A feeling of dread ran through her. “What?”
“How could you possibly be afraid of my reaction? Have I ever...ever...given you cause to fear me? Or reacted in such a way that made you feel unsafe coming to me?” He seemed honestly perplexed.
“No, you haven’t,” she told him, feeling stronger in her purpose by the second. This was why Raine had been so concerned. She knew Heather wasn’t acting in a healthy manner. Or reacting in one.
“It’s me, Charles. I’m not emotionally healthy enough right now for a committed relationship. I overreacted totally. My fear of telling you about Cedar was irrational. And I was over-the-top with him, too. I was far ruder to him than I should’ve been, considering that I not only opened the door that he’d kept shut between us—out of respect—by inviting him to our party. And then by agreeing to meet with him.”
“Maybe you need to consider why you did either of those things.”

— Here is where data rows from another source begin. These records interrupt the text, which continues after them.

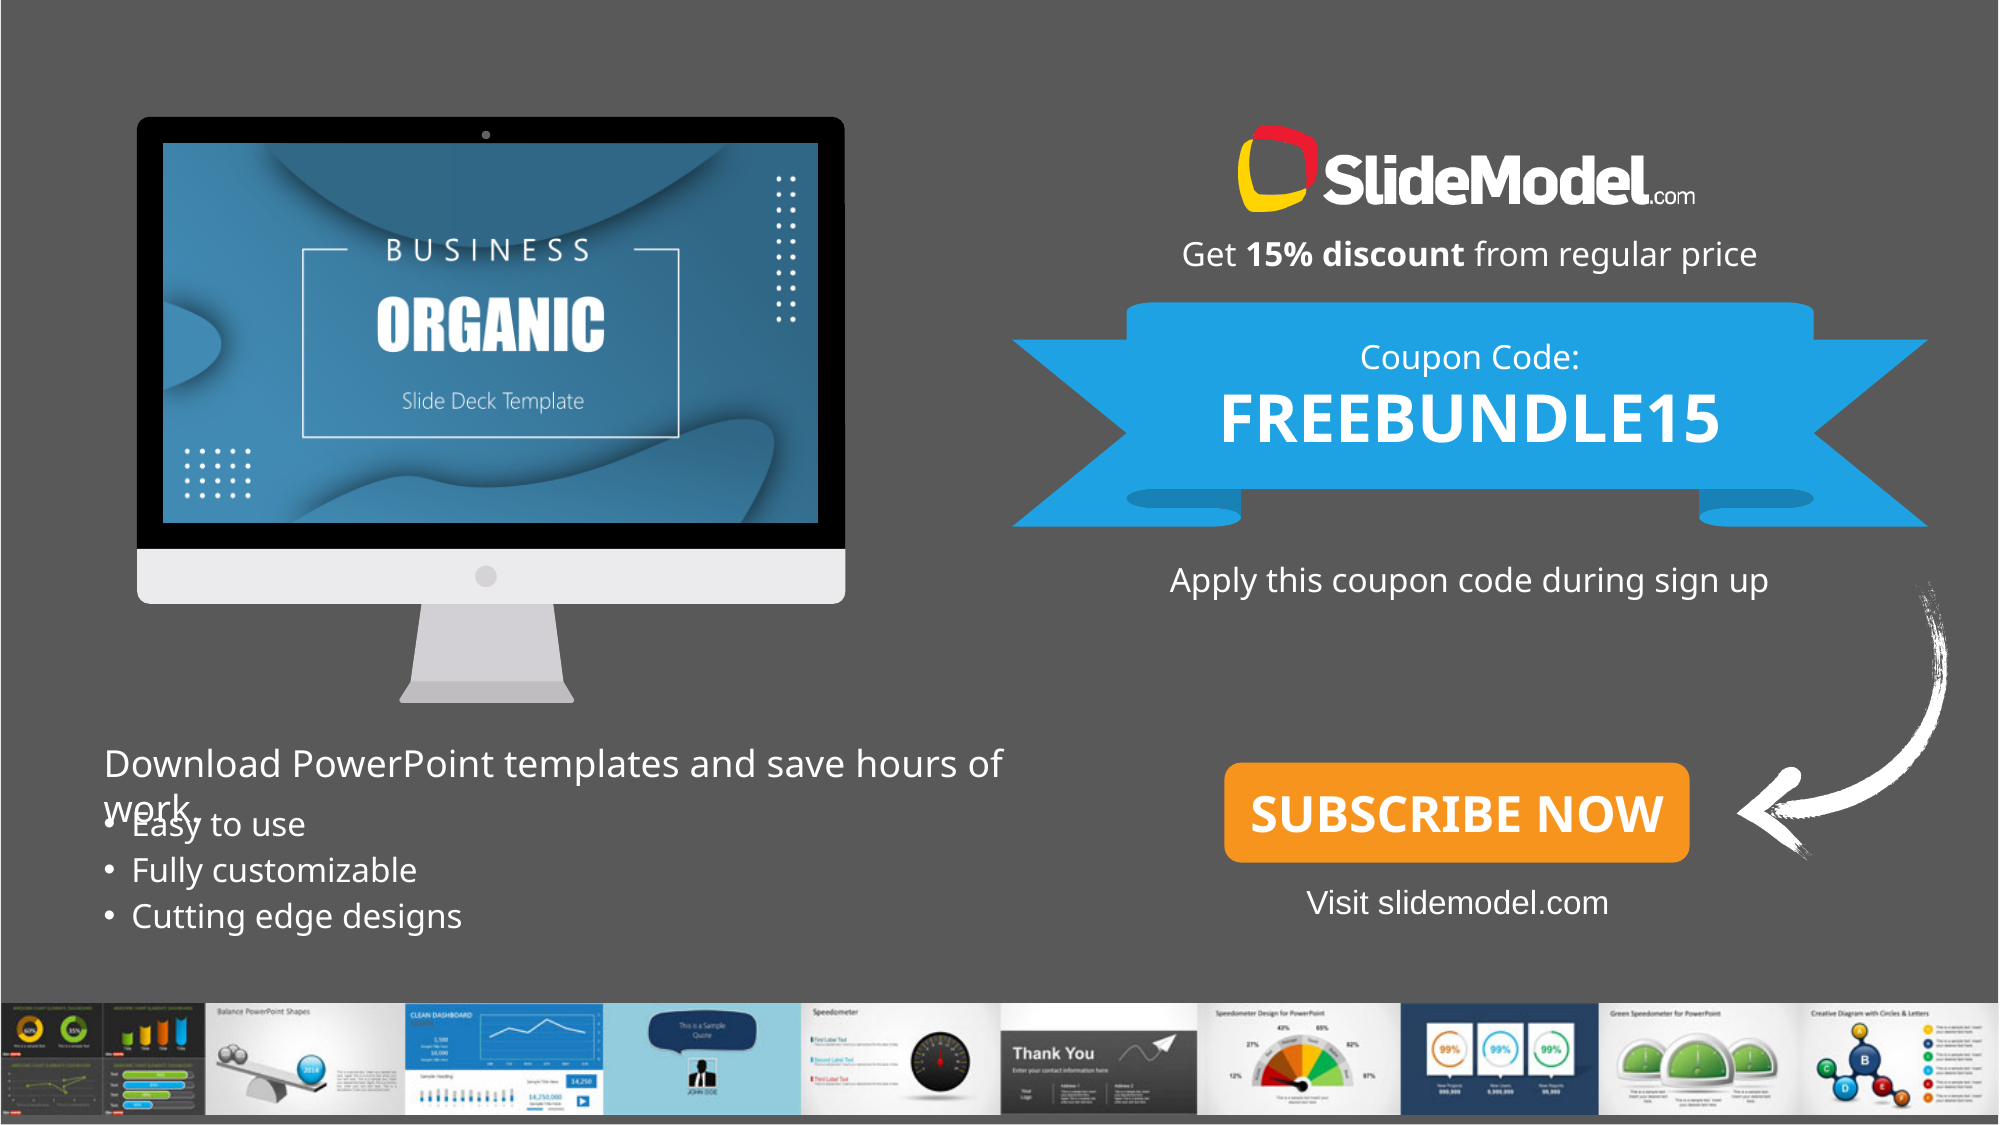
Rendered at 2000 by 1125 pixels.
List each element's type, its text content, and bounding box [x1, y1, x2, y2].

text_box [1929, 587, 1937, 601]
picture [1237, 125, 1696, 213]
text_box Get 15% discount from regular price [1058, 225, 1882, 280]
text_box [1012, 302, 1929, 527]
picture [0, 1003, 1999, 1115]
picture [163, 143, 818, 523]
text_box Download PowerPoint templates and save hours of work. [88, 732, 1059, 838]
text_box Visit slidemodel.com [1247, 874, 1669, 928]
text_box [1736, 594, 1949, 861]
text_box SUBSCRIBE NOW [1222, 760, 1692, 865]
text_box Coupon Code: FREEBUNDLE15 [1173, 328, 1768, 464]
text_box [136, 116, 846, 704]
text_box Easy to use Fully customizable Cutting edge designs [88, 838, 863, 943]
text_box Apply this coupon code during sign up [1129, 551, 1811, 607]
text_box [0, 0, 2000, 1003]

“I know why I did them.” She didn’t waver, although she was getting frustrated with having to continue trying to get anyone to understand her on this. “I did them because I know I’m over him. Because I also know that if he’s still in town, we’re bound to run into each other. Our fields tend to cross. It’s kind of surprising that they haven’t already over the past year.”
“Maybe he purposely stayed out of your way.”
“Maybe.” But the past year didn’t matter right now. “The point is, I was certain I’d be able to see him and that our encounter would be...empty...at best. I was hoping for a distant friendliness between acquaintances.”
Or some such thing. She and Cedar had a ton of shared memories. He was bound to creep into her mind now and then through the years. She’d like to know he was okay.
As long as it was from a distance.
“You said you were hoping as though that’s not what happened.”